> [PASSAGE SHOWN]:
Twenty years after he was almost strafed by a German war plane, my father ran into Dr. Braun in a Tel Aviv cafe. They renewed their acquaintance, and my grandfather flew from America just to meet the man who had saved his sons life.

Dave has often wondered where you were and if you are healthy and happy.  

Thanks in part to you, lovely lady  my sister!  I am indeed very happy; and thank God, we are healthy.
We are all living through this horrible COVID-19 plague, and I dont know when we will finally meet in person. But I am so grateful to you for filling a big empty space in my personal history. And I am grateful to God for the friendship with you and my brother and your dear family. May our friendship grow for long, healthy, happy years!

Some of my family on the Dearly Beloved's 69th birthday -- Photo credit: Micha Paul
Important postscript: There would only be three people in this photo, if our forebears hadnt escaped or otherwise survived the Holocaust. Thank you, God, for the amazing gifts You have given us. Sam and Rita, Norbert and Sandra... I know you are all smiling from your places in Heaven. A lot of courage and blessing built a special family. May we continue to make you all proud.

Tuesday, April 7, 2020

A Happy and Kosher Pesach to You!

13 Nisan 5780.


Here is a little drash I heard years ago from “A Famous Rabbi.” (I’m always embarrassed that I cannot remember which famous rabbi...but the concepts are of no less value for my lapse in memory.)

Mere weeks ago, we were greeting each other with the words “Chag Purim sameach!” Have a happy Purim!

At this time of year, we greet each other with “Chag Pesach kasher v’sameach.” May you have a kosher and happy Passover.

But we have that backwards, says the famous rabbi.

Photo by Shannon Nuszen from Purim 5778
At Purim, who cannot be happy? We don’t need to be reminded to be happy. With all the costumes and makeup, kids’ games and parades, feasting and copious amounts of alcohol... who could not be happy? What we need to be reminded of is to keep it kosher: eat and drink for the right reasons, in the right amounts. Remember why we’re doing this. It’s not just mindless drunken revelry, chas v’shalom.

During the buildup to Pesach, it’s all about kosher. Not a speck of chametz anywhere. Clean, clean, clean. We are immersing ourselves in learning and relearning elevated thoughts about the meaning of the holiday. The last thing we need is to be reminded to keep the holiday kosher. (We must be reminded, of course. But last.) What we might forget is to be sameach, to be happy. We get so caught up in the minutiae of cleaning and clearing out the chametz that we forget to have fun. We worry ourselves and our families into unnecessary stress, leaving out the joyfulness that is part of renewal.

The Dearly Beloved was doing the "Box of Plagues" before there was a box of plagues.

Our kids have always looked forward to the yearly signs of the times.
This year, we’re trapped in our homes either with too many people in too little space, or by ourselves in a seemingly vast and lonely cave. Now, more than ever, we must figure out, each at their own Seder table, how to be happy in this holiday. This may be more challenging than the backbreaking work of scrubbing and sanitizing and searching and destroying every hint of chametz. But we are up to the task. In crisis, we find out what we’re made of. I know we can find joy in the work of becoming our finest selves. We can make the pursuit of excellence fun for our kids and satisfying and pleasurable for each other.

What the well-dressed shopper is wearing to the makolet: pearls, mask, matching gloves.
Wishing you a chag Pesach SAMEACH v’kasher!

> [TO DO]:
Transcribe the part of the blog post that begins with the words containing "Some of my family" and ends with "a happy Purim!". Rely on nothing but the blog post above.

> [EXTRACTED ENTRIES]:
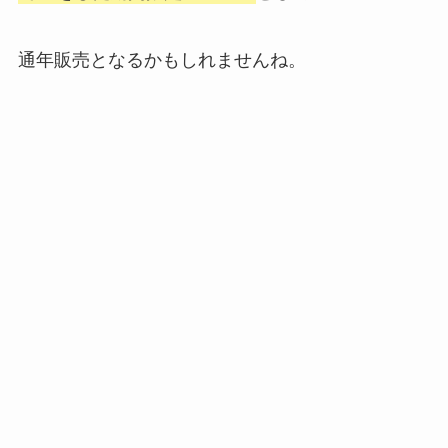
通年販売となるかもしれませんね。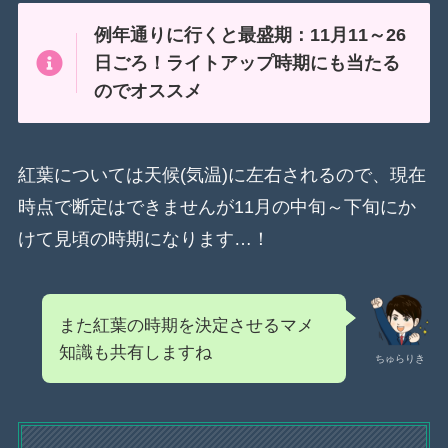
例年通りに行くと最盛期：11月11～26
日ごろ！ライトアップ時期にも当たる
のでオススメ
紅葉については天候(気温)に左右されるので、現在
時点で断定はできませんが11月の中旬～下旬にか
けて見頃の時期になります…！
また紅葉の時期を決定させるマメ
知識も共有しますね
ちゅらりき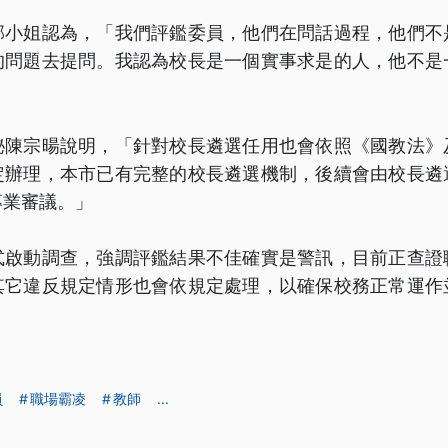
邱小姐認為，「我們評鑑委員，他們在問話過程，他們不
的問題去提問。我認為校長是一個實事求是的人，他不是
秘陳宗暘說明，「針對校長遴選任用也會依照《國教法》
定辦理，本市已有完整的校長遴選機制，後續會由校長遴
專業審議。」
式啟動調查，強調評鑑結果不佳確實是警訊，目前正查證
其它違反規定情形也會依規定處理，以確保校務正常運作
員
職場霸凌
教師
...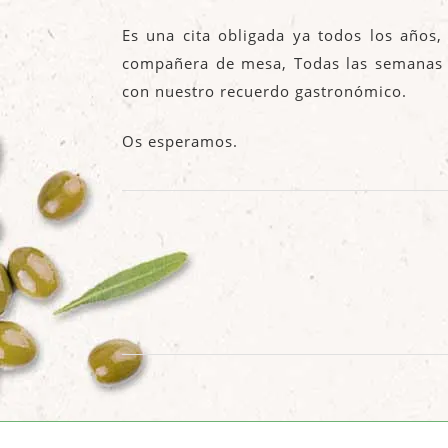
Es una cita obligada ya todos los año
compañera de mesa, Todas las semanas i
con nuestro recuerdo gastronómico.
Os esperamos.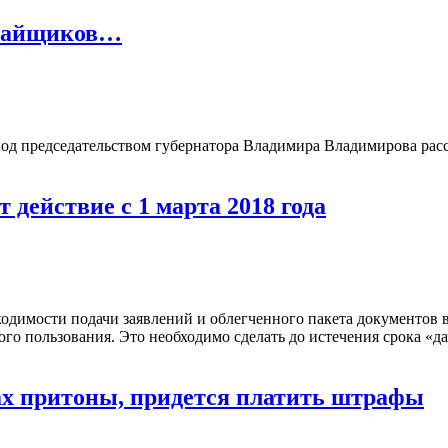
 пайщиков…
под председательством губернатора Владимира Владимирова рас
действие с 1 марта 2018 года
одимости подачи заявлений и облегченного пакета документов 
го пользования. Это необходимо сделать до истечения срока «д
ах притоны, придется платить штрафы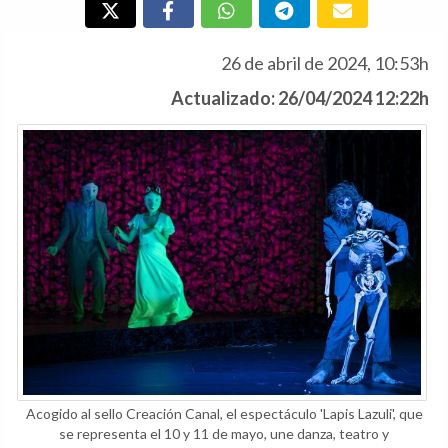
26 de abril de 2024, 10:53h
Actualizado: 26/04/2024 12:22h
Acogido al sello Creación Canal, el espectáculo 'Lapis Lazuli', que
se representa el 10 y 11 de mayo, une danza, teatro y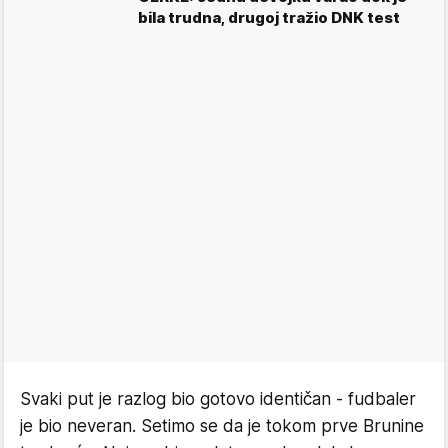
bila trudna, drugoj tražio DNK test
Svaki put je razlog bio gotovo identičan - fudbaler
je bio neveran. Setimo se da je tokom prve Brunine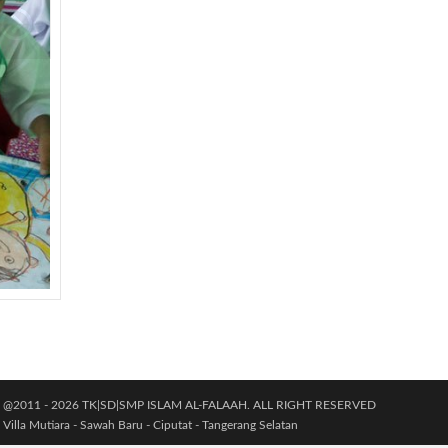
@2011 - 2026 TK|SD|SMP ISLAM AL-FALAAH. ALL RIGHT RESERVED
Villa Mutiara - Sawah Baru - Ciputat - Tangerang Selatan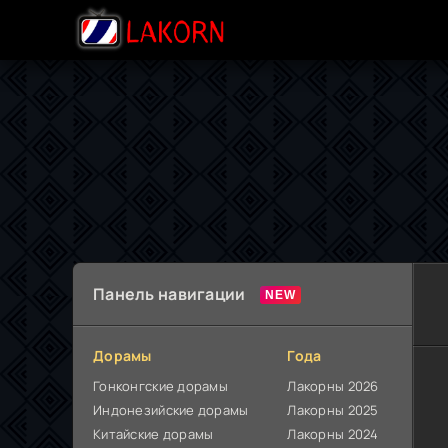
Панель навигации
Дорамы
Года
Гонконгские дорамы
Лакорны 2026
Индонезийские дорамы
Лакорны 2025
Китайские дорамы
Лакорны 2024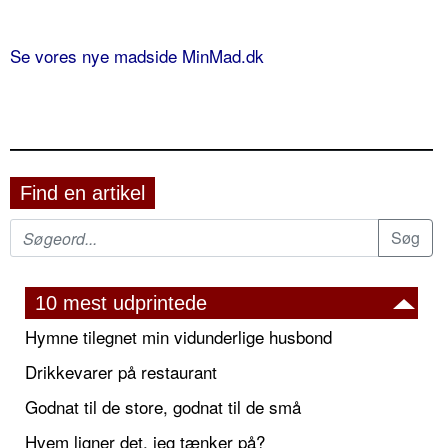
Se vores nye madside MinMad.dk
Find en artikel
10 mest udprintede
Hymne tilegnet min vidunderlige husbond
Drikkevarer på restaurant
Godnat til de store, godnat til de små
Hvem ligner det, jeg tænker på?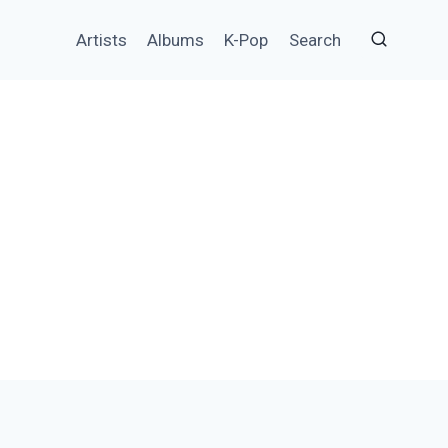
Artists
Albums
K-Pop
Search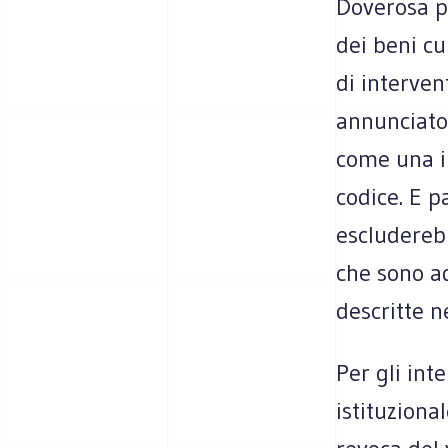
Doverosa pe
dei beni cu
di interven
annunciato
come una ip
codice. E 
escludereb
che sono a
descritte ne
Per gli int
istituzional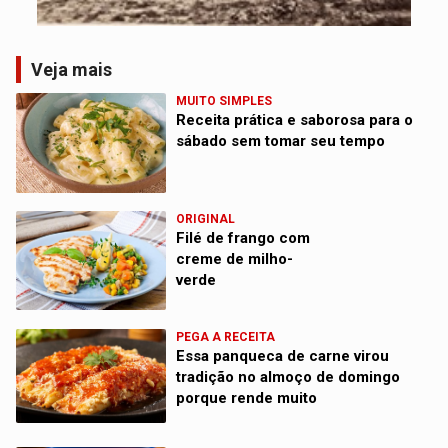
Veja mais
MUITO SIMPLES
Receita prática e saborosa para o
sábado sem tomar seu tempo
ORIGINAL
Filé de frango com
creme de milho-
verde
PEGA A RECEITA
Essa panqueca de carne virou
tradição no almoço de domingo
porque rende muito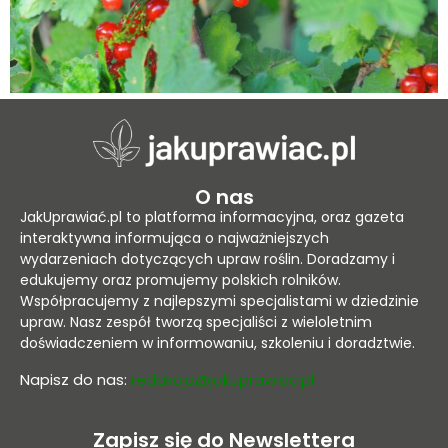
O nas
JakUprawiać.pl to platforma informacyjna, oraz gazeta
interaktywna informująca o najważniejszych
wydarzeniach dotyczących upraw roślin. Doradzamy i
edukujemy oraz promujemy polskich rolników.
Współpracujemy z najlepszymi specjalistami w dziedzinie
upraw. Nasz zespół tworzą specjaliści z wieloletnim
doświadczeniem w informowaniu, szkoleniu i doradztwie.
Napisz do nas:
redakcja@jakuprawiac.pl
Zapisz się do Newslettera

> [PROBLEM SOLUTION]:
Some of my family on the Dearly Beloved's 69th birthday -- Photo credit: Micha Paul
Important postscript: There would only be three people in this photo, if our forebears hadnt escaped or otherwise survived the Holocaust. Thank you, God, for the amazing gifts You have given us. Sam and Rita, Norbert and Sandra... I know you are all smiling from your places in Heaven. A lot of courage and blessing built a special family. May we continue to make you all proud.

Tuesday, April 7, 2020

A Happy and Kosher Pesach to You!

13 Nisan 5780.


Here is a little drash I heard years ago from “A Famous Rabbi.” (I’m always embarrassed that I cannot remember which famous rabbi...but the concepts are of no less value for my lapse in memory.)

Mere weeks ago, we were greeting each other with the words “Chag Purim sameach!” Have a happy Purim!